--- Texte de l'exercice ---

Le nouveau Tabarly

Il a battu le record du tour du monde en solitaire et est déjà mythique.

Mer d’Iroise. Au loin, l’île de Sein, la pointe du Raz. Dernière nuit de navigation pour un trimaran qui bientôt va entrer dans l’histoire maritime : Idec laisse le plateau des fillettes sur tribord et glisse à vive allure pour s’aligner sur la pointe du Petit Minou. Cette nuit, la lune peine à animer la rade de Brest. L’eau grise luit dans le bassin où sont amarrés plus d’une cinquantaine d’embarcations éclectiques. La pluie nous épargne et, dans le ciel, les nuages noirs et argentés s’enchevêtrent avec moins de vigueur. Une mer glauque, un plafond bas et une cascade de vagues libres, fumantes, tachées de tourbillons noirs. Plus que quelques milles à parcourir pour le grand trimaran rouge.

Sous trinquette, un ris dans la grand voile, il boucle un tour du monde exceptionnel. Il est 0 h 39 minutes 58 secondes exactement, le dimanche 20 janvier 2008, quand un feu d’artifice sorti de nulle part illumine la nuit brestoise. A bord des vedettes, les photographes s’approchent et jouent des coudes pour fixer cet instant. On se bouscule déjà. Sur Idec, imperturbable, un marin affale lentement la grand voile. En 57 jours, 13 heures 34 minutes et 6 secondes, Francis Joyon vient d’accomplir le tour du monde en solitaire le plus rapide de l’histoire de la voile. Plus fort tout seul que nombre de rudes équipages. Il pulvérise de plus de 14 jours le record détenu depuis 2003 par un petit bout de femme, Ellen Mc Arthur.

Un peu étonné par tant d’agitation sur l’eau, il doit déjà maudire tout ce barnum nautique. Car, à 51 ans, Joyon est un homme discret. Il n’échappe pourtant pas au cliché du marin endurci et endurant. Une haute stature, des yeux bleus dans lesquels on voit déjà la mer, des biceps impressionnants, le faciès buriné, taiseux, un peu brut de décoffrage, quelque chose en lui rappelle le plus grand des marins français : Eric Tabarly. Même douceur monocorde du timbre de voix, même tranquillité sereine, peut-être en décalage avec la rudesse des aventures vécues et des épreuves surmontées. Une certaine façon, sans doute, d’imaginer la vie, le bateau et la mer. Un certain regard sur la compétition, abordée avec juste ce qu’il faut de technologie et un minimum de mise en avant.

--- Données à examiner ---

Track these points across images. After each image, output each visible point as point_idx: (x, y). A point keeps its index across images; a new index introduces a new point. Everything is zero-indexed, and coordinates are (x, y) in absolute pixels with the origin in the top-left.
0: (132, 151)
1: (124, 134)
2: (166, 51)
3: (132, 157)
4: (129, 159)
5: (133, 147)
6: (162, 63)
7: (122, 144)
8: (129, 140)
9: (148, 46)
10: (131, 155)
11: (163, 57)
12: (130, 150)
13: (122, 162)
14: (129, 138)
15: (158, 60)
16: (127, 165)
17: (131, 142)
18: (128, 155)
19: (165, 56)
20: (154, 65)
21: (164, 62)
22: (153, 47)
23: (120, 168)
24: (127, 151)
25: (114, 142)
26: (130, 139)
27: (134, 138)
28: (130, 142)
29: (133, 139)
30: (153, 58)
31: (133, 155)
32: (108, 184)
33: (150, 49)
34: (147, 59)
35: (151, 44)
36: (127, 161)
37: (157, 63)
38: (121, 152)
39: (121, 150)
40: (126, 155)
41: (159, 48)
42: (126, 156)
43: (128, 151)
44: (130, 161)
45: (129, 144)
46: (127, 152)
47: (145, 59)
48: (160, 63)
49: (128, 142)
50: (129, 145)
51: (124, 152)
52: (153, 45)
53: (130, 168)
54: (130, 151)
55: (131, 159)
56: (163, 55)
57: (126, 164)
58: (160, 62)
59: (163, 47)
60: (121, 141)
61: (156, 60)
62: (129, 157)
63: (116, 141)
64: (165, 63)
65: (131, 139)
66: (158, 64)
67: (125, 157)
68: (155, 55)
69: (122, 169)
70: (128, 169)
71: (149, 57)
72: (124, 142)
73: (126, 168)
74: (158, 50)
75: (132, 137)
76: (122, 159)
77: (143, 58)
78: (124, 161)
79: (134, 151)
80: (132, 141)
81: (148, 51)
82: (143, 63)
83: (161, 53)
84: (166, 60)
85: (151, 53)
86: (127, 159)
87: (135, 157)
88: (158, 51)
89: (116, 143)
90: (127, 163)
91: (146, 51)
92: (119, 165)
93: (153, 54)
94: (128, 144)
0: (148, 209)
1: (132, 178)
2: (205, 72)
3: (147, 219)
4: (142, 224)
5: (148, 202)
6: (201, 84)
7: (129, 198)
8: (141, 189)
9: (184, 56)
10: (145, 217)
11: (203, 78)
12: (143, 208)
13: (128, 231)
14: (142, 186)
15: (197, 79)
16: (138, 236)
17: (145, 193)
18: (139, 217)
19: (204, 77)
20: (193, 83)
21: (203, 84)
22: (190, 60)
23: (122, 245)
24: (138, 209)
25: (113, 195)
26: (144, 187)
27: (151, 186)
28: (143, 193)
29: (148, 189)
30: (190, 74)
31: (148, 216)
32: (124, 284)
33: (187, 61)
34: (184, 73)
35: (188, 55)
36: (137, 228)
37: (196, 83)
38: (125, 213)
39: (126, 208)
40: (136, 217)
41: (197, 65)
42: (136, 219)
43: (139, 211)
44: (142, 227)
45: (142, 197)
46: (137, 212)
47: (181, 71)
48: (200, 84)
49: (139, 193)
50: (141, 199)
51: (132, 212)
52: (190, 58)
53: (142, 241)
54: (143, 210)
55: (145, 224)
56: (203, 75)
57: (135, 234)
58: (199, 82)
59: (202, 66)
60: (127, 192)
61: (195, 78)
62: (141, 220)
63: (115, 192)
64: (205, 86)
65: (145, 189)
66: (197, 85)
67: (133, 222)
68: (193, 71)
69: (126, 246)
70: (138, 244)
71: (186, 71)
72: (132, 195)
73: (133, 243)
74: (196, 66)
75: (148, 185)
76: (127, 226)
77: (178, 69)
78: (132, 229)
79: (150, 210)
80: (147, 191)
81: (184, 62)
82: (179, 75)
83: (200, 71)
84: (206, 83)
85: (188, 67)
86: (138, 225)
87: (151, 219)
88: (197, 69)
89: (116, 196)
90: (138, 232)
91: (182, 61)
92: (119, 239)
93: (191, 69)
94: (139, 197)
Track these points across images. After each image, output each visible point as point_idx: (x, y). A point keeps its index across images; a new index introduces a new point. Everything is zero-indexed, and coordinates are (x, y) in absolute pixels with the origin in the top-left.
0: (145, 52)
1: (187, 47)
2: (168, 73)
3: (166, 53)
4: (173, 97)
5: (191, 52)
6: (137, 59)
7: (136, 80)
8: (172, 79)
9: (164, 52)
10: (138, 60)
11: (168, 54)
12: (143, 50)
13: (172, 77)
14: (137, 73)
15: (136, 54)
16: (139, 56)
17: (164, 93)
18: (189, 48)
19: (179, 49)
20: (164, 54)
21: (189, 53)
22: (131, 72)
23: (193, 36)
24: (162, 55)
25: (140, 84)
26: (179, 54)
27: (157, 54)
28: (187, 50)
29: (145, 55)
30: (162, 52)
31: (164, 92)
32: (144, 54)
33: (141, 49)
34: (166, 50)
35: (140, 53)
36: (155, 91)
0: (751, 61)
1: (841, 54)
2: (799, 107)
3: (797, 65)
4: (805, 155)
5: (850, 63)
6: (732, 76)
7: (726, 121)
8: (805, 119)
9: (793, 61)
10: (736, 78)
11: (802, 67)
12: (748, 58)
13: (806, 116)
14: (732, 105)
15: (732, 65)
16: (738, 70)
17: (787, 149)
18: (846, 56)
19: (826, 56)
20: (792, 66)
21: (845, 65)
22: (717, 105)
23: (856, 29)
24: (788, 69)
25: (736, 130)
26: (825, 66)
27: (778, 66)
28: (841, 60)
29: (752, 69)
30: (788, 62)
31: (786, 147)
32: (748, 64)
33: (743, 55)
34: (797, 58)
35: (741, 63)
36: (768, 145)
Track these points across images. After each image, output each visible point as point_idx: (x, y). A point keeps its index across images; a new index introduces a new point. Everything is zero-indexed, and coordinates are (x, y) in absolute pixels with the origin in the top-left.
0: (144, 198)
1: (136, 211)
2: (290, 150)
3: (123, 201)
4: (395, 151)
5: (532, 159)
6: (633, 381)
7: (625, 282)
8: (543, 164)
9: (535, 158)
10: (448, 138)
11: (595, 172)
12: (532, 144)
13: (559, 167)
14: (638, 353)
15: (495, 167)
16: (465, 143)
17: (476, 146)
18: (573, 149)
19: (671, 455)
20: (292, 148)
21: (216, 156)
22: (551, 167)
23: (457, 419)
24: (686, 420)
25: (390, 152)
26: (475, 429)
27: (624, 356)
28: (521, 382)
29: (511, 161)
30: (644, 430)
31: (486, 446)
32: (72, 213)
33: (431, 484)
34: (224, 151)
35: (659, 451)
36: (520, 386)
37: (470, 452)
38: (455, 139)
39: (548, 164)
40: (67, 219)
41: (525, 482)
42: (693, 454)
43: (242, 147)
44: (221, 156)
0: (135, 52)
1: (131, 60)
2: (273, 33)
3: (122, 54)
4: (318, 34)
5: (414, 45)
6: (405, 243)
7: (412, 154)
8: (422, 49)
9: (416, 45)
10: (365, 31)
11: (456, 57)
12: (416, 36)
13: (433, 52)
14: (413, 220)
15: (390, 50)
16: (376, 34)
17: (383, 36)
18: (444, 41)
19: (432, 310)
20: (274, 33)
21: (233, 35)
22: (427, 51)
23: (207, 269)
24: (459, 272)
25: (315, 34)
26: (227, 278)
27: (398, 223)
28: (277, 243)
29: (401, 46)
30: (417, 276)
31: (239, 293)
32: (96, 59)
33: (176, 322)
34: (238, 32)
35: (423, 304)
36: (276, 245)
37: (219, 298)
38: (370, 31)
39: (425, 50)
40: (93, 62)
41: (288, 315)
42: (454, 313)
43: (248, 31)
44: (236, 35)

---

## Série de consignes
(1) Répondez aux questions suivantes à partir du texte sur Francis Joyon.
(a) Quel jour et à quelle heure précise le trimaran a-t-il bouclé son tour du monde ?
(b) Quel âge a Francis Joyon ?
(c) De combien de jours a-t-il battu le record d'Ellen Mc Arthur, et depuis quelle année celle-ci le détenait-elle ?
(2) Dans le texte sur Francis Joyon, recopiez sans rien changer le passage qui débute par les mots contenant « Il a battu le » et s'achève sur « grand trimaran rouge. ».
(3) Réécrivez sous forme de liste le paragraphe du texte sur Francis Joyon qui commence par « Sous trinquette, un ris dans la grand voile » en conservant ses faits principaux.

## Vos réponses rédigées
(1)
(a) Le dimanche 20 janvier 2008, à 0 h 39 minutes 58 secondes.
(b) Il a 51 ans.
(c) De plus de 14 jours. Elle détenait ce record depuis 2003.

(2)
Il a battu le record du tour du monde en solitaire et est déjà mythique.

Mer d’Iroise. Au loin, l’île de Sein, la pointe du Raz. Dernière nuit de navigation pour un trimaran qui bientôt va entrer dans l’histoire maritime : Idec laisse le plateau des fillettes sur tribord et glisse à vive allure pour s’aligner sur la pointe du Petit Minou. Cette nuit, la lune peine à animer la rade de Brest. L’eau grise luit dans le bassin où sont amarrés plus d’une cinquantaine d’embarcations éclectiques. La pluie nous épargne et, dans le ciel, les nuages noirs et argentés s’enchevêtrent avec moins de vigueur. Une mer glauque, un plafond bas et une cascade de vagues libres, fumantes, tachées de tourbillons noirs. Plus que quelques milles à parcourir pour le grand trimaran rouge.

(3)
- Sous trinquette, avec un ris dans la grand voile, Idec boucle son tour du monde le dimanche 20 janvier 2008 à 0 h 39 minutes 58 secondes, sous un feu d'artifice qui illumine la nuit brestoise.
- À bord des vedettes, les photographes se bousculent pour saisir l'instant, tandis qu'un marin affale lentement la grand voile.
- Francis Joyon réalise en 57 jours, 13 heures 34 minutes et 6 secondes le tour du monde en solitaire le plus rapide de l'histoire de la voile.
- Il bat de plus de 14 jours le record détenu depuis 2003 par Ellen Mc Arthur.